October 8, 2017

京論壇2017最終報告会

午前まで帰省してましたが、高速バスで帰京。その足で駒場へ。

12時半開場というのでほぼ時間通りに来てしまったら、会場には来場者らしき人はほとんどいなかった。いつからか、18号館ホールではなく会場がKOMCEEになっている。

少しすぎると、一人先輩が来た。通信社で働く記者で、自前と言いつつ社用かと見間違うばかりの立派なカメラを携えて。しばらく談笑している間に、人も入り、13時になる。

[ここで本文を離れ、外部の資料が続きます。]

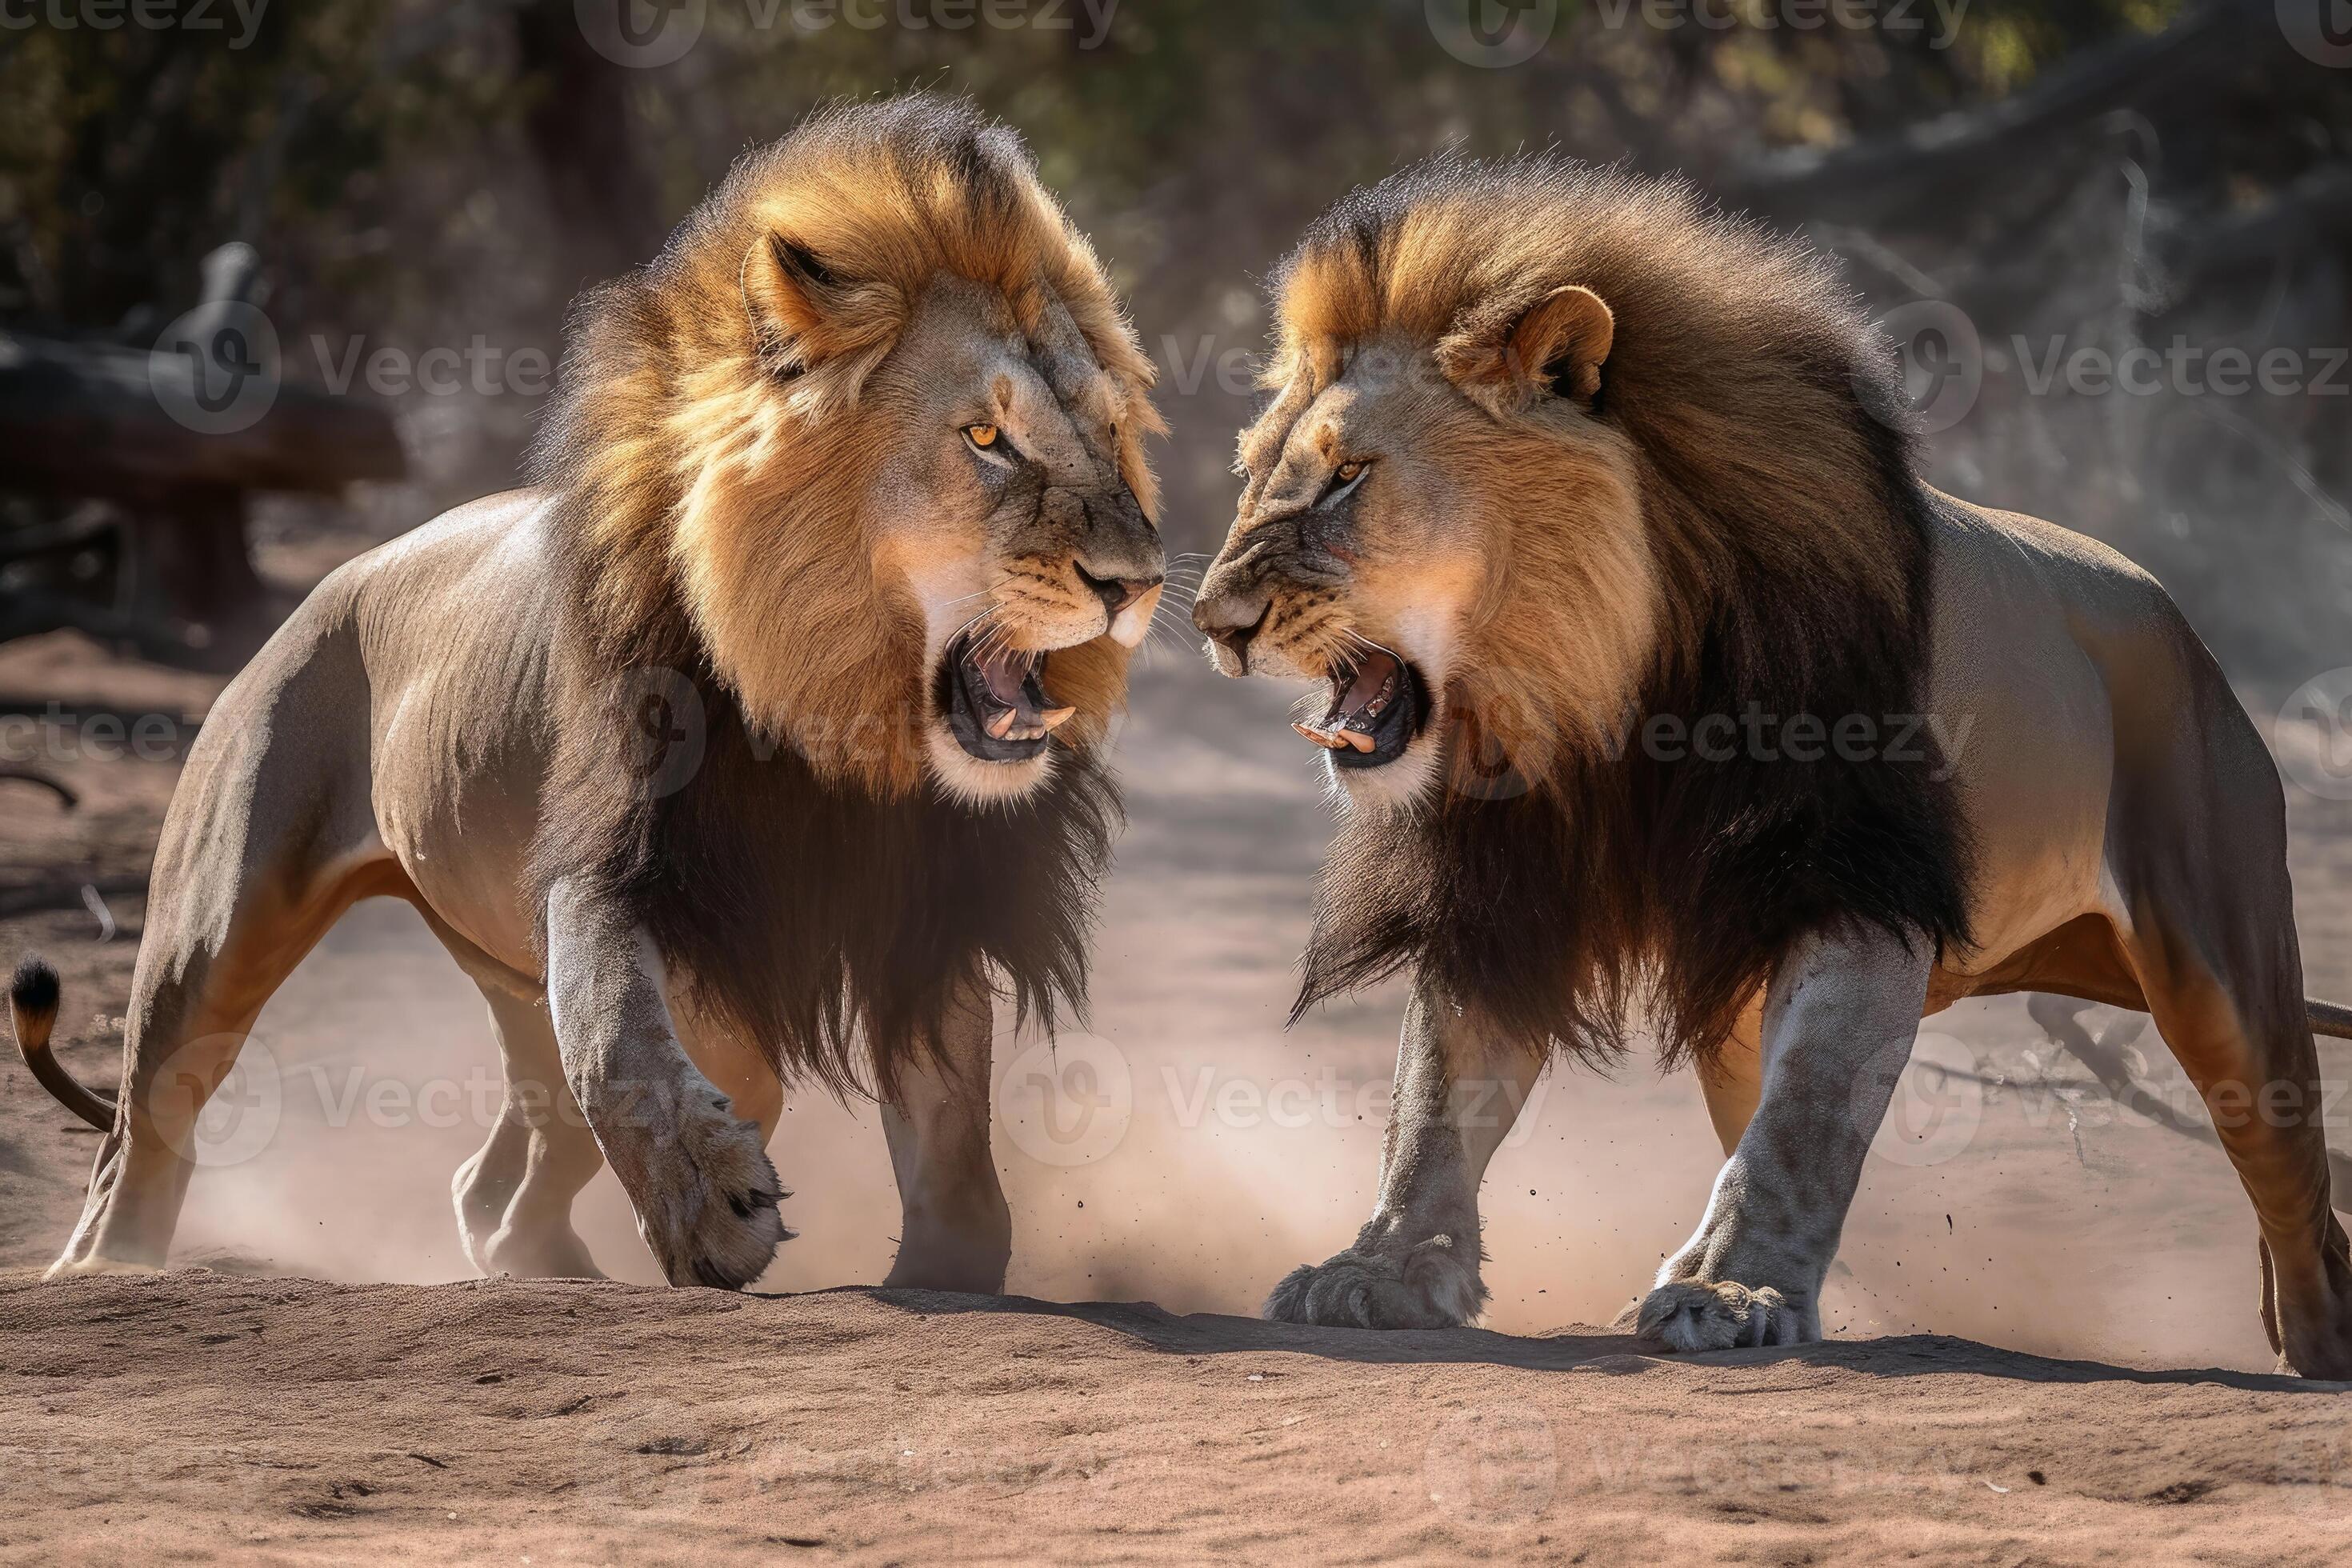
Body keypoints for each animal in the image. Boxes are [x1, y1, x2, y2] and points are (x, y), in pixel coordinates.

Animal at [6, 101, 1166, 1298]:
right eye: (986, 438)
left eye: (1109, 434)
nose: (1138, 583)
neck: (838, 724)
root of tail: (328, 587)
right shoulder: (616, 855)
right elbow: (614, 1040)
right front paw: (708, 1209)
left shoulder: (925, 915)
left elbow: (957, 1165)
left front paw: (935, 1269)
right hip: (213, 924)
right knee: (142, 1135)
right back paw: (112, 1264)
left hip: (535, 990)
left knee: (496, 1184)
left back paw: (551, 1267)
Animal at [1194, 153, 2352, 1382]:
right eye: (1253, 474)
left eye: (1348, 477)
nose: (1215, 622)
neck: (1601, 695)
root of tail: (2176, 618)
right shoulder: (1498, 891)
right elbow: (1433, 1101)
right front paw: (1383, 1268)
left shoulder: (1850, 881)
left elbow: (1804, 1120)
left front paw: (1730, 1290)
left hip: (2223, 967)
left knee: (2292, 1185)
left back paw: (2322, 1339)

分科会はグローバリズム、ジェンダー、エリート主義の三つ。

グローバリズムはセッションの最初の方でこの流れに反対するのはjustifyできないという結論になったらしく、それ以降はひたすら愛国主義とナショナリズムの違いを議論していたようだった。端的に分科会の名前をナショナリズムとかにすればよかったのではないかという気になった。特に目新しい話には出会えず。

ジェンダー。概要にあったLGBTの話は省略されていた(そもそも議論しなかったのかもしれない)。どちらかというとジェンダー不平等、具体的には機会格差(equality of opportunity)と結果の公正さ(equity)の峻別をした上で、ライフコースごとに主として女性が直面するジェンダー不平等に対して、どう考えていくべきかという話だった。
感想としては二点。一つ目は面白いと思った点。equityの話をしたがっていたのは北京側だったというのを全体ミーティングで聞かされていたが、日中で比較すると、日本では中間層が厚いので、ジェンダー不平等もミドルクラスの層になりがち、また中国と比較して格差自体が小さいので、あまり結果の不平等は問われない。要するに男女間の機会格差が注目される傾向にある。一方で中国ではまだ労働者階級が多く、格差も大きい。したがって、男女の格差は機会以外にも結果についても議論されるべきと言っていた(私の理解ではそういう話だったと思う)。安易な比較なのでは?といい捨てることは簡単だが、中国において結果の平等が重要視されている背景を北京大の学生が主張していたことは興味深かった。言い換えると、日本では機会の平等が伴っていれば結果も伴うだろうと考えているのかもしれない(これは部分的には正しいだろう)。一方で、中国では、機会が提供されていても、結果が男女間で異なる自体が想定されているのだろうか。

二点目は、女性が直面する格差に焦点が当たっていたこと。基本的には男性と比べて女性は〜〜ができない、阻害されているという話で、間違ってはいないと思うが、こういう話で稼ぎ主として期待される男性の生きづらさみたいなものは誰も指摘しなかったのだろうか。おそらく、彼らの頭の中では女性も男性並みに働くことがある種の理想とされていて、世帯の中での分業や、ワークライフバランスの視点はあまりなかったような気がした。

最後にエリート主義分科会。エリートの条件、及び具体的なケースとアクターに絞って、何がエリートに対する不信を生んでいるかを分析していた。選んだケースが福島原発と中国の遺伝子組み換え食品というユニークな設定。政治家だけではなく、研究者やメディアもエリートして位置付けていた。質疑ではエリートが判断を誤りうる可能性、その際に市民から意見を聞く必要性、あるいはそもそも日中で市民社会は成立しているかなどが議論された。

報告会は学生の発表中心の第一部と、藤原帰一教授の講義などが入った第二部に分かれていたのだが、さしあたり学生の報告を聞けたのでもういいかと思い、会場を後にする。

昔に比べると、東大側も英語ができるようになっているという、毎回アラムナイが残していく言葉を自分も残しそうになってしまった。これは、学部生の英語力のベースが上がっていると理解して良いだろう(もちろん、帰国子女の人も多いだろうが)。自分の意見を論理的に英語で伝えることができることは、さしあたりまだ重要。

京論壇の報告会にできるだけ来るようにしているのは、自己啓発の一種というか、学生たちのやる気ある姿勢に触れて、自分も頑張ろうという程度なのかもしれない。少し感傷的になれば、やはり学部の時に一番取り組んだ活動でもあるので、その行く末を見守っていたいのかもしれない。

ともあれ、先輩とも話したが、自分たちよりも上の代のアラムナイは全く来ていなかったのが気になった。もちろん皆さん、お忙しいのだろうが、学生側もアラムナイが来ないよりは来たほうが緊張感が増すかもしれないし、やる気になるかもしれない。もちろん、誰が来たところで変わらない人もいるだろう。ただ、来ないよりは全体としてマシだろうと思うので、引き続き(迷惑にならない程度に)行こうと思った次第。